Abstract. The ability to make meaningful comparisons between side-channel distinguishers is important both to attackers seeking an optimal strategy and to designers wishing to secure a device against the strongest possible threat. The usual experimental approach requires the distinguishing vectors to be estimated: outcomes do not fully represent the inherent theoretic capabilities of distinguishers and do not provide a basis for conclusive, like-for-like comparisons. This is particularly problematic in the case of mutual information-based side channel analysis (MIA) which is notoriously sensitive to the choice of estimator. We propose an evaluation framework which captures those theoretic characteristics of attack distinguishers having the strongest bearing on an attacker's general ability to estimate with practical success, thus enabling like-for-like comparisons between different distinguishers in various leakage scenarios. We apply our framework to an evaluation of MIA relative to its rather more well-established correlationbased predecessor and a proposed variant inspired by the Kolmogorov-Smirnov distance.

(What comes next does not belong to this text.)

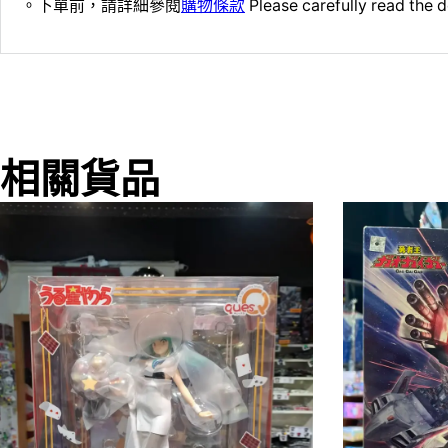
。下單前，請詳細參閱
購物條款
Please carefully read the d
相關貨品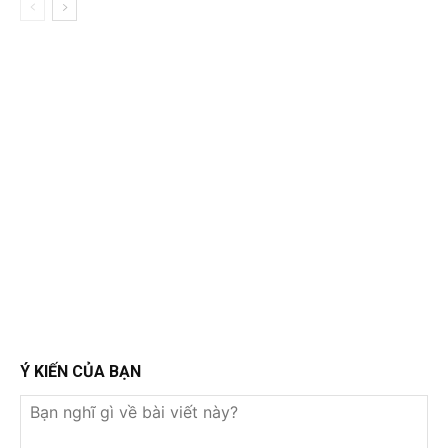
Ý KIẾN CỦA BẠN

Our analysis makes sense of the rift between the a priori reasoning in favour of MIA and the disappointing empirical findings of previous comparative studies, and moreover reveals several unprecedented features of the attack distinguishers in terms of their sensitivity to noise. It also explores-to our knowledge, for the first time-theoretic properties of near-generic power models previously proposed (and experimentally verified) for use in attacks targeting injective functions.